Pokazany fragment:
V miejsce w plebiscyscie Makabryła roku 2016 - Posnania, galeria handlowa
Piąte miejsce zajęła galeria handlowa Posnania. Tak o poznańskim centrum handlowym pisano w komentarzach:
Długo wahałem się czy wybrać Wrocław czy Poznań. Sam mieszkam w narożnej poniemieckiej kamienicy z wieżą, która proporcjami bardzo przypomina tą z Wrocławia, i po prostu żal mi patrzeć jak można było coś pięknego tak spieprzyć... ale we Wrocławiu zgwałcono jedną kamienicę - a w Poznaniu całe miasto. Posnania jest brzydka, nie pasuje do otoczenia, przeszkadza, niszczy psuje. Dużo jak na jeden budynek. Widzę, że w ankiecie obecnie przodują realizacje kościelne - nie są to dobre realizacje ale można obok nich przejść z boku i nie dostać zawału - moim zdaniem na Posnanie trzeba głosować żeby więcej inwestorzy nie zgwałcili tak innego polskiego miasta - napisał Michał w komentarzu pod głosowaniem.
Spoglądając na galerię handlową Posnania z lotu ptaka, zobaczymy niski, rozłożysty budynek. Niektórzy poznaniacy nazywają go po prostu klocem, molochem lub architekturą przedmieścia położoną w centrum miasta. Pierwsze plany inwestora zakłady w tym miejscu utworzenie gęstej sieci niewielkich uliczek, sklepów, budynków usługowych i mieszkalnych. Były one zbieżne z rekomendacją zagospodarowania terenu, opracowaną w 2003 roku przez pracownię Pentagram (obecnie ASW Architekci) - zakładała ona budowę śródmiejskiej tkanki wraz z placami i skwerami. Niestety, ten model handlu okazał się nieopłacalny dla inwestora, który zdecydował o postawieniu w tym miejscu wielkopowierzchniowej galerii handlowej. Diametralną zmianę założeń formy zabudowań na terenie Łaciny (tak nazywa się obszar, na którym wybudowano galerię) umożliwiła nowelizacja miejscowego planu zagospodarowania przestrzennego.

Treść polecenia: Zamień „brzydka” na „szpetna” we fragmencie tekstu o galerii Posnania, który zaczyna się od „V miejsce w” i ciągnie się aż do „komentarzu pod głosowaniem.”. Podaj potem cały ten fragment po zmianie.

Pokazane dane:
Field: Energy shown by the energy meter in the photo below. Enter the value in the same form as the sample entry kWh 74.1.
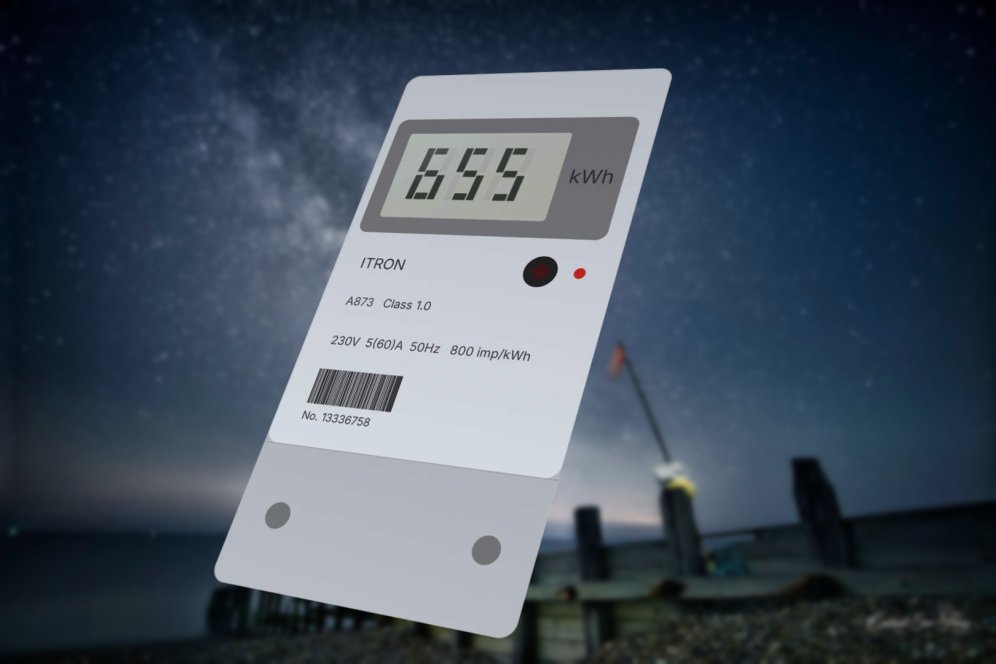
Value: kWh 655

Wykonane zadanie:
V miejsce w plebiscyscie Makabryła roku 2016 - Posnania, galeria handlowa
Piąte miejsce zajęła galeria handlowa Posnania. Tak o poznańskim centrum handlowym pisano w komentarzach:
Długo wahałem się czy wybrać Wrocław czy Poznań. Sam mieszkam w narożnej poniemieckiej kamienicy z wieżą, która proporcjami bardzo przypomina tą z Wrocławia, i po prostu żal mi patrzeć jak można było coś pięknego tak spieprzyć... ale we Wrocławiu zgwałcono jedną kamienicę - a w Poznaniu całe miasto. Posnania jest szpetna, nie pasuje do otoczenia, przeszkadza, niszczy psuje. Dużo jak na jeden budynek. Widzę, że w ankiecie obecnie przodują realizacje kościelne - nie są to dobre realizacje ale można obok nich przejść z boku i nie dostać zawału - moim zdaniem na Posnanie trzeba głosować żeby więcej inwestorzy nie zgwałcili tak innego polskiego miasta - napisał Michał w komentarzu pod głosowaniem.